## Selected text
———
In Fulton Street, a photograph taken by Micaiah Carter (b. 1996) for Document Journal in 2018, a girl sits on an orange seat in the subway in New York City, attired in an oversized sweater as tight curls spill over her shoulders. Holding the pole for balance, she peers into the lens with a vulnerable gaze. A warm light bathes the entire picture, softly radiating from the window of the train, and haloing her in a fiery glow. The picture has the resonance and spontaneity of a street shot, as if Carter snapped a perfect candid moment before the train stopped at Fulton Street station in Manhattan, the letters flashing up on the digital passenger display. And yet, the subject in the photograph is professional model Alexis Morgan, styled and staged in the most effortless way, and Carter is shooting on behalf of a major fashion magazine for a feature on resort style as worn by youth across the Atlantic.
The humanism of documentary portraiture converges with the bold glamour of fashion photography in Carter’s gorgeous images, collected for the very first time in Micaiah Carter: What’s My Name, a highly-anticipated release from Prestel. It includes pictures captured over the past decade for upscale clients and publications like Elle, GQ, The Fader, Cultured Magazine, Clinique, Pattern Beauty, Burberry and more. The book comes at a time when young Black image-makers are making serious waves in the art world, with seminal exhibitions like Antwaun Sargent’s The New Black Vanguard (2019), which features Carter, bringing the likes of Campbell Addy, Nadine Ijewere and Tyler Mitchell to global audiences. Destinations for the touring show are numerous, including London’s Saatchi Gallery, Fotografiska Stockholm and Cleveland Museum of Art. The result is a transformation in culture and media representation in the USA and beyond.
———
## Raw records
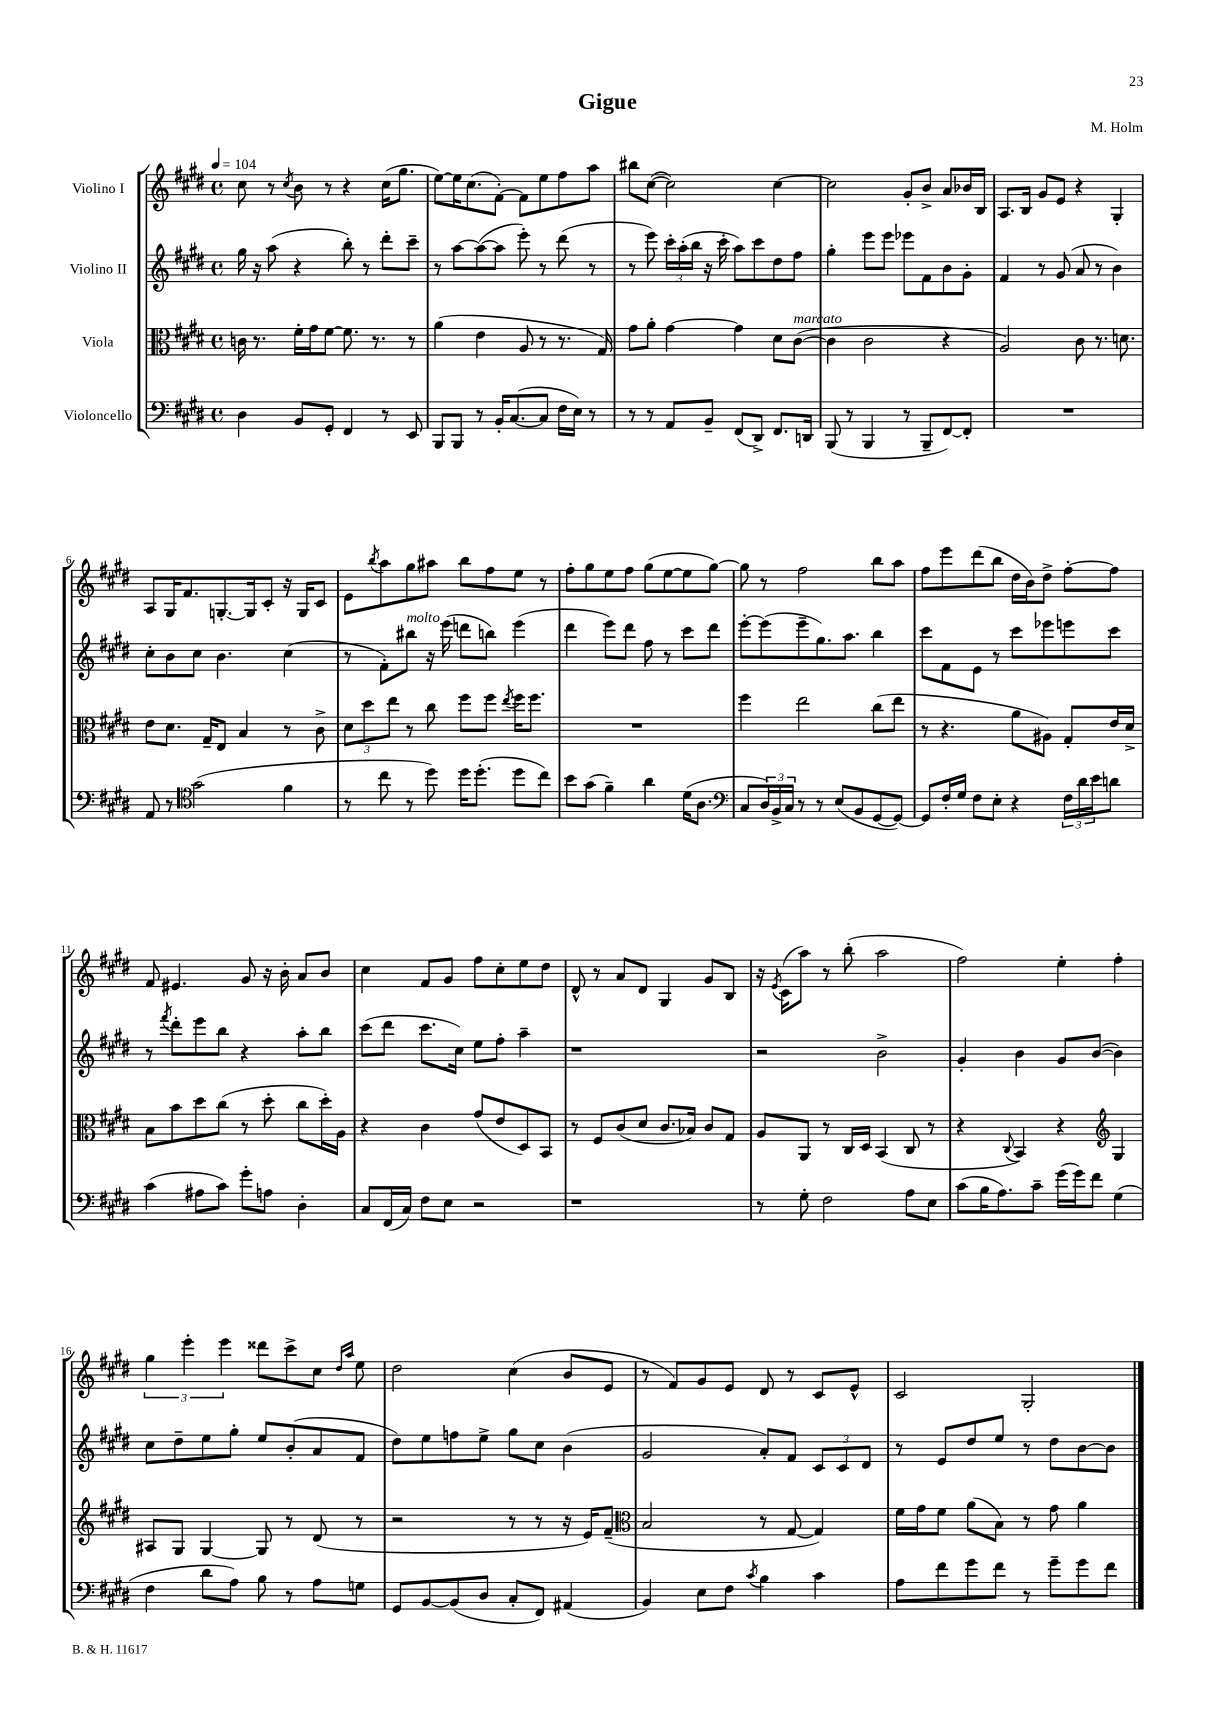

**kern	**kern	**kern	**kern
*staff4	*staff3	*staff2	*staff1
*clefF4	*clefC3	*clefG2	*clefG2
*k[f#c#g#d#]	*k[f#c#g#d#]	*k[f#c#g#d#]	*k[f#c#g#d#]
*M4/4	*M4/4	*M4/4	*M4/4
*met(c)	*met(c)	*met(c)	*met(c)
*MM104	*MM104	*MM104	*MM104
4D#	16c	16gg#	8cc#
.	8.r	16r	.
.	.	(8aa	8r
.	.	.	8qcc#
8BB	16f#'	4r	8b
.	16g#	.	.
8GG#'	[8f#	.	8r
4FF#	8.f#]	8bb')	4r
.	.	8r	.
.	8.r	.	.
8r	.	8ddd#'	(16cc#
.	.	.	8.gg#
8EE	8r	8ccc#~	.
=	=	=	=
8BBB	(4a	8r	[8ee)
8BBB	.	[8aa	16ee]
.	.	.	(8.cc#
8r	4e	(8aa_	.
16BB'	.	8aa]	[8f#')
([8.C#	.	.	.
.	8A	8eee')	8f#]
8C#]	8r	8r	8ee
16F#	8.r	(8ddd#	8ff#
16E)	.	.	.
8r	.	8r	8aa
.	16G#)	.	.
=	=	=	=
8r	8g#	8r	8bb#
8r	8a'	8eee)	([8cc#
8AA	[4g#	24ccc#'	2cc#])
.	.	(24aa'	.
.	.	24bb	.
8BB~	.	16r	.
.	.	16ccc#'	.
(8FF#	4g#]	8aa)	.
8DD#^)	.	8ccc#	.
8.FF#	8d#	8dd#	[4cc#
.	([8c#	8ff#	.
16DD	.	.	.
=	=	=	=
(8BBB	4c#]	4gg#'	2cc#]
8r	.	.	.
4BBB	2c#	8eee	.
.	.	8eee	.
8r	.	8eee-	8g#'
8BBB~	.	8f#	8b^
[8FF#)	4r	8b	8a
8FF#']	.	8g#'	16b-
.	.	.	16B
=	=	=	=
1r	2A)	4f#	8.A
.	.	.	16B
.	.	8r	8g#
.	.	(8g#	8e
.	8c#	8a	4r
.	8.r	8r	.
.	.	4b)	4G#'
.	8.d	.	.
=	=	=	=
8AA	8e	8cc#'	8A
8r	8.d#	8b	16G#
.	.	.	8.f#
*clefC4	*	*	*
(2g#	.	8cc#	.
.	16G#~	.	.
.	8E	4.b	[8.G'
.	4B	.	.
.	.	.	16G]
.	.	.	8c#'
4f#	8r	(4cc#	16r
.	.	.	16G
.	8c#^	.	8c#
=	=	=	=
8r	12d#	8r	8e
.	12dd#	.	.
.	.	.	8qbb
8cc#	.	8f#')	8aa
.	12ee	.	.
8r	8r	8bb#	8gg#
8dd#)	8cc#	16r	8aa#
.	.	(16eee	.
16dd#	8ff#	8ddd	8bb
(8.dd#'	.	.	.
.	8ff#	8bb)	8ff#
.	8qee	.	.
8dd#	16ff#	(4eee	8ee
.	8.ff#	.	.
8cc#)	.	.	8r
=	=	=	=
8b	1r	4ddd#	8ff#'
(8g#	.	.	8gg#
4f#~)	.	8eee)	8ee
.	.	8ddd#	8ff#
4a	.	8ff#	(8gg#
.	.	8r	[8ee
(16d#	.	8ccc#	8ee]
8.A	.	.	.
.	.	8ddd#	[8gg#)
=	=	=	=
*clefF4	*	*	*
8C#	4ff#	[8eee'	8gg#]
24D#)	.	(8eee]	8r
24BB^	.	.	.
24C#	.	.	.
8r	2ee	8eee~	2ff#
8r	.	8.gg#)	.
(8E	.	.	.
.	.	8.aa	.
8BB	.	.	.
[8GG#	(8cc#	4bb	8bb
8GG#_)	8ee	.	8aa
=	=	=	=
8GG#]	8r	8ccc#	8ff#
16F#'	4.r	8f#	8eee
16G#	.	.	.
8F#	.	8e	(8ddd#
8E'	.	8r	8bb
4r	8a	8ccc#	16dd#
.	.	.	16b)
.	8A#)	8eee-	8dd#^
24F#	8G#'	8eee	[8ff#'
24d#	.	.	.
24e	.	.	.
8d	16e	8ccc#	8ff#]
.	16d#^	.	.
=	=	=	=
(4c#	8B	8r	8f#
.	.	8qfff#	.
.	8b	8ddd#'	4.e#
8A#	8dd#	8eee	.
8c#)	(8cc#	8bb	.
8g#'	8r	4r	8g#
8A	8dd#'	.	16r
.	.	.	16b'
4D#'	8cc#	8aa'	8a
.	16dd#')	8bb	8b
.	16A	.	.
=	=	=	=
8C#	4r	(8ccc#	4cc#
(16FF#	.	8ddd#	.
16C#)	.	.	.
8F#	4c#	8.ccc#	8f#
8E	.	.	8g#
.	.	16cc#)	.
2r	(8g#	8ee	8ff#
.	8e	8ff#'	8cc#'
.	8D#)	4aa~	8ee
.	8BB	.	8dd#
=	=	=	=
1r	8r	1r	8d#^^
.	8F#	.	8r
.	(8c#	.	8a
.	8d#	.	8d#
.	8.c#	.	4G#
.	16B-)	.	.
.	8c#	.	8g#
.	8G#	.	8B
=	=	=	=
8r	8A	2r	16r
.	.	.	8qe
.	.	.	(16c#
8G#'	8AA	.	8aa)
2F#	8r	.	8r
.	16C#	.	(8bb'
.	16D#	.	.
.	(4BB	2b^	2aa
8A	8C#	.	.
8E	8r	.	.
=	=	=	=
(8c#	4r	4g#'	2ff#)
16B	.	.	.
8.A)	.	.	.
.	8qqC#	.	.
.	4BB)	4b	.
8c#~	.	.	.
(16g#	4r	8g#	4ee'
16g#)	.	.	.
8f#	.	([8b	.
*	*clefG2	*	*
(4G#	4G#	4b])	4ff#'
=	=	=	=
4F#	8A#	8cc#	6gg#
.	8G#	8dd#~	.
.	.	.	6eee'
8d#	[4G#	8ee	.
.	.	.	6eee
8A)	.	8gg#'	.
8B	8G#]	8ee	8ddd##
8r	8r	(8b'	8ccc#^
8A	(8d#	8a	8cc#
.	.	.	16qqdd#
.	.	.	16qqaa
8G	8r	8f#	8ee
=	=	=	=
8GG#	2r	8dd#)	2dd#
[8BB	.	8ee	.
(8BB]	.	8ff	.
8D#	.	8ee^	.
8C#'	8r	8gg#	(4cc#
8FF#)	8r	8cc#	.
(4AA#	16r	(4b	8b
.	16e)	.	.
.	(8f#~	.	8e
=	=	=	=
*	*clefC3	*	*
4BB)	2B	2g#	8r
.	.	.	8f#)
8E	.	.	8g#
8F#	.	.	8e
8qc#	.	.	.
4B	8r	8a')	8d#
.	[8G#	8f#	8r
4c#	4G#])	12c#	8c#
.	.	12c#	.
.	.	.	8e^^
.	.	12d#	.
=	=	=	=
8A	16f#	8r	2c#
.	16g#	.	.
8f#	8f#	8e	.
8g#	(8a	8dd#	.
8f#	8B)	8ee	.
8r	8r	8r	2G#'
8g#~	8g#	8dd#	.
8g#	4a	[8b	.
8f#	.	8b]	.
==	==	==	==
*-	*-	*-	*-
———
## Tasks for this exercise
1. In the text on Micaiah Carter, who is the girl photographed in Fulton Street?
2. Name every client and publication that the text on Micaiah Carter lists as a source of the pictures in his book.

## Outputs by task
1. She is professional model Alexis Morgan.

2. Elle, GQ, The Fader, Cultured Magazine, Clinique, Pattern Beauty, Burberry